Since I was about to make a trip to the Pull a Part yard for some project car parts I just picked up an O2 there for 5 bucks and that problem was cured on the cheap.

@MikeInNh “I’ve never replaced one due to failure.”

It may be your cars are not as well engineered as Ford products. At one time ( many years ago) CR made the comment that a Ford product they tested had to be one of the best engineered cars of all time. Many parts seem to fail at the same time. I thought it might be a bogus comment until I had a long conversation with an engineer at a local plant which did subcontracting work for Ford among other automakers.
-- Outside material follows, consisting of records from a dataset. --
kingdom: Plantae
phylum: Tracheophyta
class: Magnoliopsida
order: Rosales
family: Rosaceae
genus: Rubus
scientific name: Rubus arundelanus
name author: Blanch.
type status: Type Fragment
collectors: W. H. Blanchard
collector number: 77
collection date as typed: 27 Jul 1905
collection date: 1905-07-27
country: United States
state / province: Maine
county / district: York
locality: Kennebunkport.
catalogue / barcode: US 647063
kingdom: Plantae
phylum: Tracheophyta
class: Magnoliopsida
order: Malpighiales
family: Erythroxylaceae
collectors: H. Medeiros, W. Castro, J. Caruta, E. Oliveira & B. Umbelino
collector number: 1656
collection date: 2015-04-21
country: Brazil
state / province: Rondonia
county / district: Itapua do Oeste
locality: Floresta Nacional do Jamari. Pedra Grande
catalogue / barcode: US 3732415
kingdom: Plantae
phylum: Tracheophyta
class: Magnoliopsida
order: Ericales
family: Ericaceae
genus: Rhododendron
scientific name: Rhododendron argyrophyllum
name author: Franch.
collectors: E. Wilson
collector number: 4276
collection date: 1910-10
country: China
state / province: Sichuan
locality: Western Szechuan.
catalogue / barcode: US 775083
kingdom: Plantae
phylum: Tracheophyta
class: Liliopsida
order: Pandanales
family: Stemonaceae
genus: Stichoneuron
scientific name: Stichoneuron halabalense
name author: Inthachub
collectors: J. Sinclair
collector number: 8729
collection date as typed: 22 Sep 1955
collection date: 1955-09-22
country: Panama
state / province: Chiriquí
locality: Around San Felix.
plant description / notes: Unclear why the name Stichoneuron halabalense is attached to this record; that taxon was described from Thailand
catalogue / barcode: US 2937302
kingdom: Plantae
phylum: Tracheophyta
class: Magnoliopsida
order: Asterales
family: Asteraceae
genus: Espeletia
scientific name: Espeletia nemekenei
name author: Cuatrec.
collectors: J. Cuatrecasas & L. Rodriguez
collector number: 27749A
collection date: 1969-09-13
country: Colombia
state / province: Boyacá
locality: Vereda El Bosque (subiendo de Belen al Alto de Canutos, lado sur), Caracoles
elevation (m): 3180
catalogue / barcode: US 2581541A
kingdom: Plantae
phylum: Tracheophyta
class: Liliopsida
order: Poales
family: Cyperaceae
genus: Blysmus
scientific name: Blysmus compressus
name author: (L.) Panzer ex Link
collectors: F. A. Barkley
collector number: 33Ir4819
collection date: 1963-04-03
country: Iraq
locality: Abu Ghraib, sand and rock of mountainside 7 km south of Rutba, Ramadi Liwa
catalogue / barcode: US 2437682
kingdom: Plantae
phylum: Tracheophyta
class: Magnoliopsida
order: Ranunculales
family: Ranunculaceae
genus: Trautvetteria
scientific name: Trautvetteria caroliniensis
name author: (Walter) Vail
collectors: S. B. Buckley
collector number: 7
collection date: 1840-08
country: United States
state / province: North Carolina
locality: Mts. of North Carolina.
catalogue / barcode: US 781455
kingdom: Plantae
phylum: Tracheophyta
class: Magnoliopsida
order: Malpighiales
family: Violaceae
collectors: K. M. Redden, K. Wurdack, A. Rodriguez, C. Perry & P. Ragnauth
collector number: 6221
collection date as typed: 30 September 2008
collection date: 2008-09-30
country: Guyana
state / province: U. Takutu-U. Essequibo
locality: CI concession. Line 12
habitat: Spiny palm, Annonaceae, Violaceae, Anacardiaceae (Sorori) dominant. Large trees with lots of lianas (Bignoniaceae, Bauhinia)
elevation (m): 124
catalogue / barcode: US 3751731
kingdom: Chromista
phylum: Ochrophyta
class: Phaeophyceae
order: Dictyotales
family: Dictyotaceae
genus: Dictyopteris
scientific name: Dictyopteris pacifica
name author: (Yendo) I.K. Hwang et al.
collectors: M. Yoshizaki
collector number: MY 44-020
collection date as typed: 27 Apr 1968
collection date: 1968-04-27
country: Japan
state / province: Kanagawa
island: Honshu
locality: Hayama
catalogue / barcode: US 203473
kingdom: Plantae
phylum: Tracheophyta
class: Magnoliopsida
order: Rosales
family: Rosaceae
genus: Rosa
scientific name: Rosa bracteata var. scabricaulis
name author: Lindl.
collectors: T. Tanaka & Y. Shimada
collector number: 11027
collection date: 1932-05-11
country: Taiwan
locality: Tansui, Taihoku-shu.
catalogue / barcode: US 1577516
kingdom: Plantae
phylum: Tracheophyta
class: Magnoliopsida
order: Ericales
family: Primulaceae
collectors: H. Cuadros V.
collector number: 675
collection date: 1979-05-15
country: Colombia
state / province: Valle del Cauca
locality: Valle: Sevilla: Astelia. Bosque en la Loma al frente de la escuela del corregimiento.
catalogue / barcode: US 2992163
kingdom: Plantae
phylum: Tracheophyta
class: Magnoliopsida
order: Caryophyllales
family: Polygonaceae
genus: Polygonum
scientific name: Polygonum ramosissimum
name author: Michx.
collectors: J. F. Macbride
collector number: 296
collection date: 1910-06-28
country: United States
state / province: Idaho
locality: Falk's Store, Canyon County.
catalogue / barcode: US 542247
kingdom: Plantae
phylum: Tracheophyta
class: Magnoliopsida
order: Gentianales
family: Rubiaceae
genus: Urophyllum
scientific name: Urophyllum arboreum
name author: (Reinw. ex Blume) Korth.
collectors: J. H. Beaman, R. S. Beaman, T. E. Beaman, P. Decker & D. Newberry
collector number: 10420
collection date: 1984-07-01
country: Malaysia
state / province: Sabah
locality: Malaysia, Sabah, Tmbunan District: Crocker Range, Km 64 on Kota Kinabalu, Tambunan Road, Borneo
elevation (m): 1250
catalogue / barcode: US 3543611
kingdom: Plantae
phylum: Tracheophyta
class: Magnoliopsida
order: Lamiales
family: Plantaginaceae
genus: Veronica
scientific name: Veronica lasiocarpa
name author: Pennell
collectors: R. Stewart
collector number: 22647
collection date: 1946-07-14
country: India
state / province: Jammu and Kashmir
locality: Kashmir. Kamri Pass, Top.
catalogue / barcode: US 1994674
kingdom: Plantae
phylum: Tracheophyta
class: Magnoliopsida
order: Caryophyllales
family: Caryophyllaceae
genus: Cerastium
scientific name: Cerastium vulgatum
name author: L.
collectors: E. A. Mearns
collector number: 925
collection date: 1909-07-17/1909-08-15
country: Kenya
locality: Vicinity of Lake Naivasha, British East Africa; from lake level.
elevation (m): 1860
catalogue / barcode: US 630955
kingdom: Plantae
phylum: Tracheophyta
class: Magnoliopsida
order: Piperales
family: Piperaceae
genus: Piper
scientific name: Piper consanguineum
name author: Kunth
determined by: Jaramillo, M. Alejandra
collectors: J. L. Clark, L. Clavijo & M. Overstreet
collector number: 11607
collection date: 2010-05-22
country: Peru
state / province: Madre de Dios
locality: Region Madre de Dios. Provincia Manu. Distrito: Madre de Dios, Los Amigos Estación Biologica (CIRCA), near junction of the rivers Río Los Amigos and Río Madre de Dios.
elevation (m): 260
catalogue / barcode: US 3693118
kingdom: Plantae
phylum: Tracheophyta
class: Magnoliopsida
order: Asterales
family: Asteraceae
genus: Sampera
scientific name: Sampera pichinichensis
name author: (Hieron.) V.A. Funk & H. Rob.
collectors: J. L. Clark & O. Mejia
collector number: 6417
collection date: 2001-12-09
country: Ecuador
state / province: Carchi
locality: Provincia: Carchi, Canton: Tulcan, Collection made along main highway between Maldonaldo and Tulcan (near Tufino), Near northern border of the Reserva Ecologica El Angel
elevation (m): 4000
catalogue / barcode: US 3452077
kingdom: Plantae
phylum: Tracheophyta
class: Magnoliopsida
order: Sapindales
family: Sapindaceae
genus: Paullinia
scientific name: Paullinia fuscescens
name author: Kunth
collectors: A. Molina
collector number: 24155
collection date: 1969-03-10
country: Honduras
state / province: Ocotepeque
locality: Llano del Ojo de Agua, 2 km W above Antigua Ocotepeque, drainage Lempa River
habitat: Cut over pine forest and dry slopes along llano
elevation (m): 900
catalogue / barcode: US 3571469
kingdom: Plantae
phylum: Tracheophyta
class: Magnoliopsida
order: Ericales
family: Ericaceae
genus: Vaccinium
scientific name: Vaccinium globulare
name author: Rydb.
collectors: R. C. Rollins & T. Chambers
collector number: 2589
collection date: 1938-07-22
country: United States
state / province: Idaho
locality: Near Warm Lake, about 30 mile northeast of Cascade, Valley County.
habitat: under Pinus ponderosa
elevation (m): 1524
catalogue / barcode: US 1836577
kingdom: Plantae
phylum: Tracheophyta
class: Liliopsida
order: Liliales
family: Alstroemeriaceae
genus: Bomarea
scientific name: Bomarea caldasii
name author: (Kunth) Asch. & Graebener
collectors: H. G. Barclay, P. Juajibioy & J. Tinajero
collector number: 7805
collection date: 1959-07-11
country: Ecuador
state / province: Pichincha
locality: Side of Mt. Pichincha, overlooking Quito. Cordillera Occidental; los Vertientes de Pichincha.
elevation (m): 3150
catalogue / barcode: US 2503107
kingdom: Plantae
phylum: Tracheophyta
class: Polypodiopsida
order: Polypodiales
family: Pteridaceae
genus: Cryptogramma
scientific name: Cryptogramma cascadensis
Inferior parts on at least some occasions were required even though the price for better was the same.

The Ford Ranger may have been made under those “stringent” guidelines . My skepticism of auto part quality ( or lack of it) is reinforced over and over in my life time experiences with cars and those who make and sell them.

There’s probably a report laying around somewhere, where some scientist or engineer got hold of a large number of used O2 sensors from older cars and truck and bench tested them, and documented the failure rate vs mileage. I doubt they last forever, but how long they last on average, for now at least, remains a mystery. Measured data would be better, but it’s fun to speculate!

Guys, are you aware that O2 sensors slow down with age, just like we do?

Perhaps OP’s sensors haven’t outright failed. Perhaps they’ve just slowed down.

Good post @db4690. I know I’m feeling slower all the time! If the O2 sensor gets coated with contamination, it won’t respond to changes in O2 as fast as when it was new. That would prevent the ECM from properly regulating the air/fuel mixture. Sort of like if an expert tennis player suddenly couldn’t see as clearly as before, he’d have a harder time returning serves than he used to when his vision was 20/20.

@JoeTheAuthor…I highly suspect that only one of your O2 sensors was bad. Replacing all three is just “shotgun” maintenance for the most part. Big question…did your check engine light go out or is it still burning brightly on your dash? A lot of O2 sensors and catalytic converters are junked every day although they are still working fine.

Something that oblivion said earlier in this thread bears repeating:

“The sensors probably didn’t fail all at once, but one by one. Since the check engine light has been on constantly and you didn’t bother to read the codes and see why, there’s no way of determining when each sensor failed, not that it matters really.”

Ignoring a CEL for years means that some–or perhaps many–additional problems have cropped up since the CEL first lit up. Not taking care of problems as they occur–or at least checking the stored trouble codes periodically–will frequently lead somebody to believe that a lot of components failed “at the same time”, when–in reality–there was more likely an ongoing process of breakdowns that were not taken care of when they first took place.

Several years ago, a woman posted a question in this forum regarding her Suzuki, whose CEL had been lit up for 16 years without ever checking the stored trouble codes. The collective advice that she received from this forum was something along the lines of…Why suddenly worry about it now? Just continue to drive along on your merry way until the heap finally stops running. While that advice may have been less than helpful, it essentially summed up the frustration of trying to play catch-up on repairs after many years had passed.

Deferred repairs are never cheaper, and–in fact–may be more expensive in the long run than repairs that are done on a timely basis.